There are two main schools of thought in statistics, the Frequentists and the Bayesians. Frequentists are “bean-counters” and they count up the relative frequencies of things over a long course of time. But from approximately 1933 or so, they are also the disciples of NHST: Null Hypothesis Significance Testing.
In NHST, you form a null hypothesis such as that the mean reaction time of sober people is the same as those who are drunk with alcohol. Then you do a reaction time test. If there was no difference in reaction times, and you kept repeating the experiment, then you’d see some “allowable” differences that are expected to be small.

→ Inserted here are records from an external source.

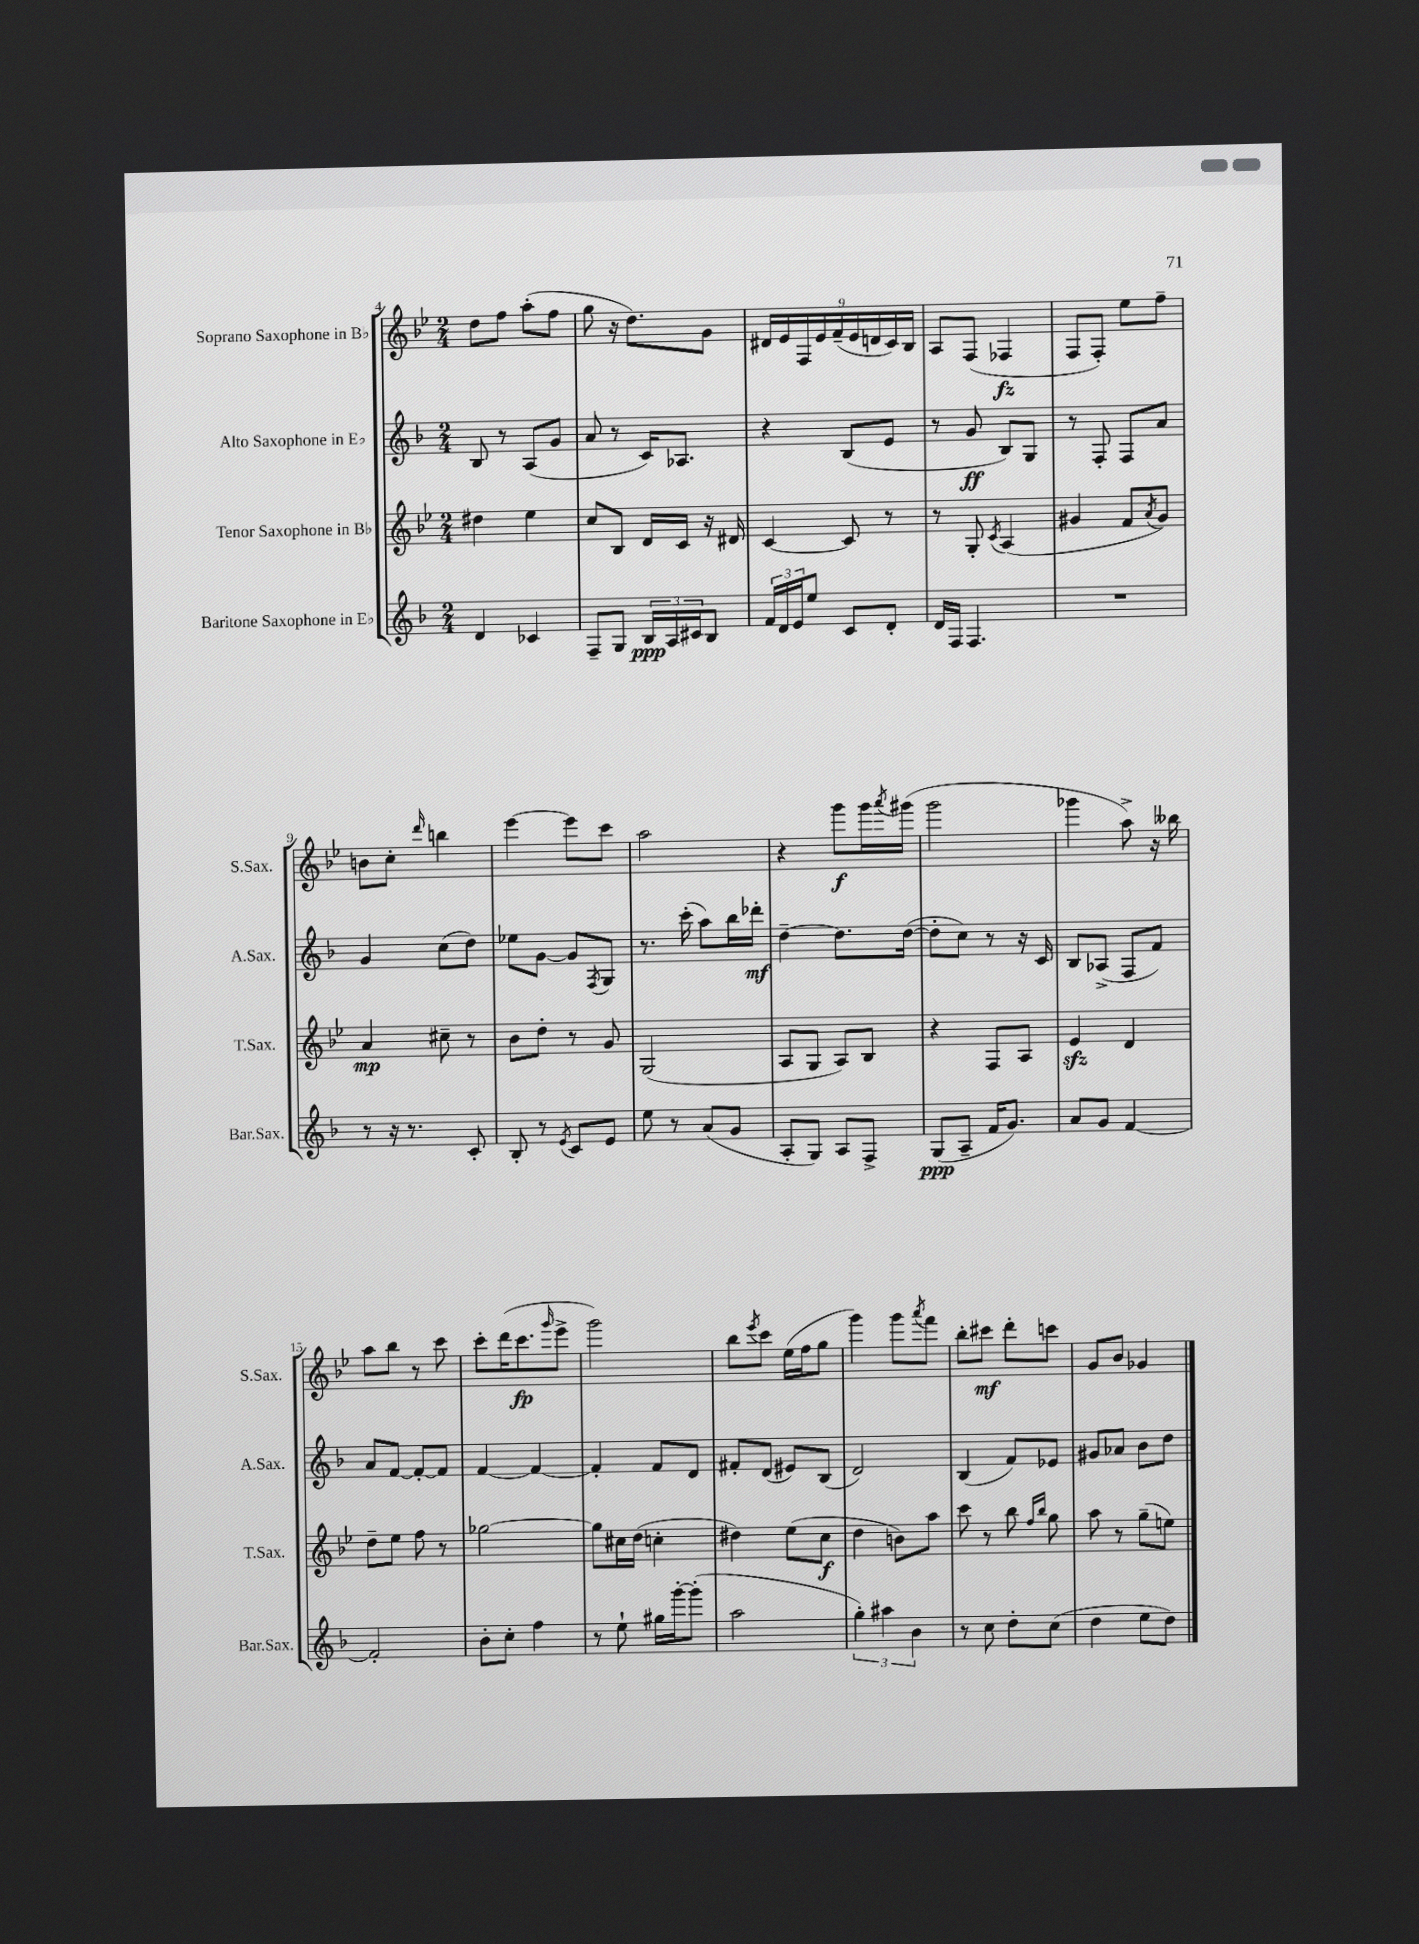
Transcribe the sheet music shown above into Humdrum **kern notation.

**kern	**kern	**kern	**kern
*staff4	*staff3	*staff2	*staff1
*clefG2	*clefG2	*clefG2	*clefG2
*k[b-]	*k[b-e-]	*k[b-]	*k[b-e-]
*M2/4	*M2/4	*M2/4	*M2/4
4d	4dd#	8B-	8dd
.	.	8r	8ff
4c-	4ee-	(8A	(8aa'
.	.	8g	8ff
=	=	=	=
8F~	8cc	8a	8gg
8G	8B-	8r	16r
.	.	.	8.dd)
24B-	16d	16c)	.
24A	.	.	.
.	16c	8.A-	.
24c#	.	.	.
8B-	16r	.	8g
.	16d#	.	.
=	=	=	=
24f	[4c	4r	18d#
24d	.	.	.
.	.	.	18e-
24e	.	.	.
.	.	.	18F
8ee	.	.	.
.	.	.	18e-
.	.	.	(18f~
8c	8c]	(8B-	.
.	.	.	18e-
.	.	.	18d
8d'	8r	8e	.
.	.	.	18c)
.	.	.	18B-
=	=	=	=
16d	8r	8r	8A
16F	.	.	.
4.F	8G'	8g	(8F
.	8qc	.	.
.	(4A	8B-)	4F-
.	.	8G	.
=	=	=	=
2r	4g#	8r	8F
.	.	8F'	8F')
.	8f	8F	8ee-
.	8qa	.	.
.	8g#)	8a	8ff~
=	=	=	=
8r	4a	4g	8b
16r	.	.	8cc'
8.r	.	.	.
.	.	.	16qqddd
.	8cc#~	(8cc	4bb
8c'	8r	8dd)	.
=	=	=	=
8B-'	8b-	8ee-	[4eee-
8r	8dd'	[8g	.
8qe	.	.	.
8c	8r	8g]	8eee-]
.	.	8qF	.
8e	8g	8G	8ccc
=	=	=	=
8ee	(2G	8.r	2aa
8r	.	.	.
.	.	(16ccc'	.
(8a	.	8aa)	.
8g	.	16bb-	.
.	.	16ddd-'	.
=	=	=	=
8A'	8A	[4dd~	4r
8G)	8G	.	.
8A	8A)	8.dd]	8ggg
8F^	8B-	.	16ggg
.	.	.	8qaaa
.	.	([16dd	(16ggg#
=	=	=	=
(8G	4r	8dd']	2ggg
8A~	.	8cc)	.
16f	8F	8r	.
8.g)	.	.	.
.	8A	16r	.
.	.	16c	.
=	=	=	=
8a	4e-	8B-	4ggg-
8g	.	(8A-^	.
[4f	4d	8F	8aa^)
.	.	8f)	16r
.	.	.	16bb--
=	=	=	=
2f']	8dd~	8a	8aa
.	8ee-	[8f	8bb-
.	8ff	8f'_	8r
.	8r	8f]	8ccc
=	=	=	=
8b-'	[2gg-	[4f	8ccc'
8cc'	.	.	(16ddd
.	.	.	8.ccc
4ff	.	4f_	.
.	.	.	16qqggg
.	.	.	8eee-^
=	=	=	=
8r	8gg-]	4f']	2ggg)
8ee`	16cc#	.	.
.	(16dd	.	.
16gg#	4cc'	8f	.
[16ggg'	.	.	.
(8ggg']	.	8d	.
=	=	=	=
2aa	4dd#)	8f#'	8bb-
.	.	.	8qeee-
.	.	(8d	8ccc
.	(8ee-	8e#)	(16ee-
.	.	.	16ff
.	8cc	(8B-	8gg
=	=	=	=
6gg')	4dd	2d)	4ggg)
6aa#	.	.	.
.	8b)	.	8ggg
6b-	.	.	.
.	.	.	8qaaa
.	8aa	.	8fff
=	=	=	=
8r	8ccc	(4B-	8bb-'
8cc	8r	.	8ccc#
8dd'	8bb-	8f)	8ddd'
.	16qqff	.	.
.	16qqbb-	.	.
(8cc	8gg	8e-	8ccc
=	=	=	=
4dd	8aa	8g#	8g
.	8r	8a-	8b-
8ee	(8gg~	8b-	4g-
8dd)	8ee)	8dd	.
==	==	==	==
*-	*-	*-	*-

But if you get a difference so big that it would be very rare to see when the null hypothesis is true, you go back and reject the null hypothesis and boldy declare:
There is a difference in reaction times when people are drunk
In particular, it takes drunk people longer to respond — and this is one of the reasons against the practice of “drunk driving” because it can lead to otherwise-preventable accidents. But Bayesians ask a different question. They do not ask about the probability of witnessing the evidence in light of an assumed null hypothesis.
They ask about the probability of the hypothesis being the truth, given the evidence that you saw. Sometimes they come to opposite conclusions. Using an example from this website, I recreated the results of a 1-million-flip coin toss experiment:
[click image to enlarge]
At right is a beta distribution, which is a “probability of probabilities.” In the case of the coin, the expected outcome will be close to a probability of heads that is Pr(heads) = 0.5. That’s because the coin is assumed to be a fair coin under NHST. When the coin is fair, results between the dotted lines are found. In this case, though, they weren’t.
At 498,800 heads from a million coin flips, NHST declares the coin biased. But what do the Bayesians say? The Bayesians look at the posterior distribution of coin probabilities (the blue curve), a distribution which has been narrowed because of witnessing so much evidence.
At bottom left there is a “CDF” which gives back “total probability of being below __” and we find a 0.67 probability that the coin is below NHST’s signficance threshold. But that means there is a 0.33 chance it is above the usual range of variation in outcomes that are expected from fair coins!
In other words, Bayesians DO NOT reject the null hypothesis — even though NHST advocates do, because there had been such a low probability to have made it outside of the dotted lines, assuming the coin had been fair all along. While the Z score for the result under NHST is -2.4, with a two-tailed p-value of 0.016, we cannot reject the null.
The posterior distribution of coin probabilities overlaps the range of expected values under the null hypothesis by a huge margin of 0.33! In this comparison, the Bayesians “win” because they made an inference which is more correct than NHST followers.